§ **Problem details**:
Reproduce every line of the entries that follow, character for character.

____________

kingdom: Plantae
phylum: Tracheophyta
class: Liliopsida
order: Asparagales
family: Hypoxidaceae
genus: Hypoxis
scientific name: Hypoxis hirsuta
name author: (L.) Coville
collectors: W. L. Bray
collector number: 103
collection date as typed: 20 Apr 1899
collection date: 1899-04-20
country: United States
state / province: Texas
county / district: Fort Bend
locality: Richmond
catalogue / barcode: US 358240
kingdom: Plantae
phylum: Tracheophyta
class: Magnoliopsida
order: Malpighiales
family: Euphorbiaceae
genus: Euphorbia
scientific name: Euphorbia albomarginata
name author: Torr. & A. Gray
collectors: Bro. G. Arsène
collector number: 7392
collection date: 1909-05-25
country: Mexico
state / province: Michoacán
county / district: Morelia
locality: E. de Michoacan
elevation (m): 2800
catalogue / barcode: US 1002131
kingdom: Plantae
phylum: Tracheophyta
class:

____________

§ **Reply to the task**:
kingdom: Plantae
phylum: Tracheophyta
class: Liliopsida
order: Asparagales
family: Hypoxidaceae
genus: Hypoxis
scientific name: Hypoxis hirsuta
name author: (L.) Coville
collectors: W. L. Bray
collector number: 103
collection date as typed: 20 Apr 1899
collection date: 1899-04-20
country: United States
state / province: Texas
county / district: Fort Bend
locality: Richmond
catalogue / barcode: US 358240
kingdom: Plantae
phylum: Tracheophyta
class: Magnoliopsida
order: Malpighiales
family: Euphorbiaceae
genus: Euphorbia
scientific name: Euphorbia albomarginata
name author: Torr. & A. Gray
collectors: Bro. G. Arsène
collector number: 7392
collection date: 1909-05-25
country: Mexico
state / province: Michoacán
county / district: Morelia
locality: E. de Michoacan
elevation (m): 2800
catalogue / barcode: US 1002131
kingdom: Plantae
phylum: Tracheophyta
class:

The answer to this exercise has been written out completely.